Still, why would football fans, who are obviously doing well enough to afford the hefty price of admission for one of these games, seek to reject or reform their current lot in life? The broad answer is that everyone, no matter their paycheck, likes to pretend that they’re someone else — whether that’s a superhero, or a rock star, or just a guy in a furry vest. More specifically, though, the fan carnival’s real appeal lies with those members of the working class who scrimp and save in order to pay their way to the games. (Incidentally, these fans more often than not are the ones lodging vitriolic complaints against pro players for their million-dollar salaries.) It’s hard to find a face painter in the luxury booths.
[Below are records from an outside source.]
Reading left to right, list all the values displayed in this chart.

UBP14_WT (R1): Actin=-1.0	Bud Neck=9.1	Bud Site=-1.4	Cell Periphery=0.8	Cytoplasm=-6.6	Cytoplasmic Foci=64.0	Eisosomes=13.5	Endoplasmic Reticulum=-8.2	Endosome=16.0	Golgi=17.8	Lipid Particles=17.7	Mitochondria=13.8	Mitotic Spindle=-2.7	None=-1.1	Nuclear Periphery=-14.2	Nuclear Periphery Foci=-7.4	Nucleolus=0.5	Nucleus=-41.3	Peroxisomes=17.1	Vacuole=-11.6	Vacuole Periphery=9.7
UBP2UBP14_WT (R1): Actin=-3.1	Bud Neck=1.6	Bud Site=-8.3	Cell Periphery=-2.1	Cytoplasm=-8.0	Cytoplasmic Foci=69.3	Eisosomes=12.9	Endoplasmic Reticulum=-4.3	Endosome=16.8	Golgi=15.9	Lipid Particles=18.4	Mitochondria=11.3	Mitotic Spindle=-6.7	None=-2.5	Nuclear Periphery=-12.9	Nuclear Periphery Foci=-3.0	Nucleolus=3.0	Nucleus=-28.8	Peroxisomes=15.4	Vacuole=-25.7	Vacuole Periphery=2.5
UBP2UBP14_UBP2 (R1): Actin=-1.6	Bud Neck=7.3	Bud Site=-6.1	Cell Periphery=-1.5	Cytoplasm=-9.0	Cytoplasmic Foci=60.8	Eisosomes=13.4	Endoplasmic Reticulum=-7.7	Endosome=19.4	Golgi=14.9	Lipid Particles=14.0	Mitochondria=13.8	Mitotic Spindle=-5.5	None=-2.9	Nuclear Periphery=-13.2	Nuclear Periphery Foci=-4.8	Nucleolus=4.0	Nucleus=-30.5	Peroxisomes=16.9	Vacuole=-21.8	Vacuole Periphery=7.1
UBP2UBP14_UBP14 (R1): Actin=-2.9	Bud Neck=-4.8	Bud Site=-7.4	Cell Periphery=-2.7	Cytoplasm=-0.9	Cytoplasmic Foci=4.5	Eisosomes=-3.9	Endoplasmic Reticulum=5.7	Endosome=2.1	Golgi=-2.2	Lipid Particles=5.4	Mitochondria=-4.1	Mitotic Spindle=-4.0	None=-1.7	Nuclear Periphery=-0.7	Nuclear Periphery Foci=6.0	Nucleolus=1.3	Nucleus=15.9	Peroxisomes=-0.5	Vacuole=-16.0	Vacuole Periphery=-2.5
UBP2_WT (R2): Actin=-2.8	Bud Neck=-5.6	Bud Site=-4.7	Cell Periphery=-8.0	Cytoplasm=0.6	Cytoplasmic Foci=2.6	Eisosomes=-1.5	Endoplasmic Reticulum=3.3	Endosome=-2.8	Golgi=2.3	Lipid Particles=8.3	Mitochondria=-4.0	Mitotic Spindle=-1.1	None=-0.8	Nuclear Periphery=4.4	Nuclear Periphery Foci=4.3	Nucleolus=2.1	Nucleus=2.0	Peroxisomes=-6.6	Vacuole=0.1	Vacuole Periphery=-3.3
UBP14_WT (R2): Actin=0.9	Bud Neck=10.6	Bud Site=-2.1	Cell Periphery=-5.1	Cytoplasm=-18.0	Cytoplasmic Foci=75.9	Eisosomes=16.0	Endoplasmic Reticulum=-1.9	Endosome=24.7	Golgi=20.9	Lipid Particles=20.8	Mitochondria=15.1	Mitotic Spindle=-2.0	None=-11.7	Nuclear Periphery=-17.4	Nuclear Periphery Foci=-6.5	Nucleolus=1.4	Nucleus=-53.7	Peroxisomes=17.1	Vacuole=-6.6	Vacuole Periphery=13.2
More than likely, these fans are stationed behind the goal posts at either end of the stadium, in places known as “The Dog Pound” (Cleveland) or “The Black Hole” (Oakland). It’s no coincidence that these seats are typically some of the cheaper ones available, since half of the action takes place on the opposite end of the field. By dressing up, then, these fans get to subvert their bosses, mortgages, and all the attendant pressures of middle class life.

In light of this, the fan carnival is not as silly as it might first appear. Or, it is that silly, and that’s precisely the point. These fools are purposefully foolish and perfectly aware that they’re indulging in an amateur game which revolves around a professional game. Still, it’s the amateurs who are the true revolutionaries, weekend warriors waging battle not against other teams or even other sets of fans, but the dull, monstrous onslaught of the corporate 9-5. Seen in this light, their goofiness seems somehow, almost heroic.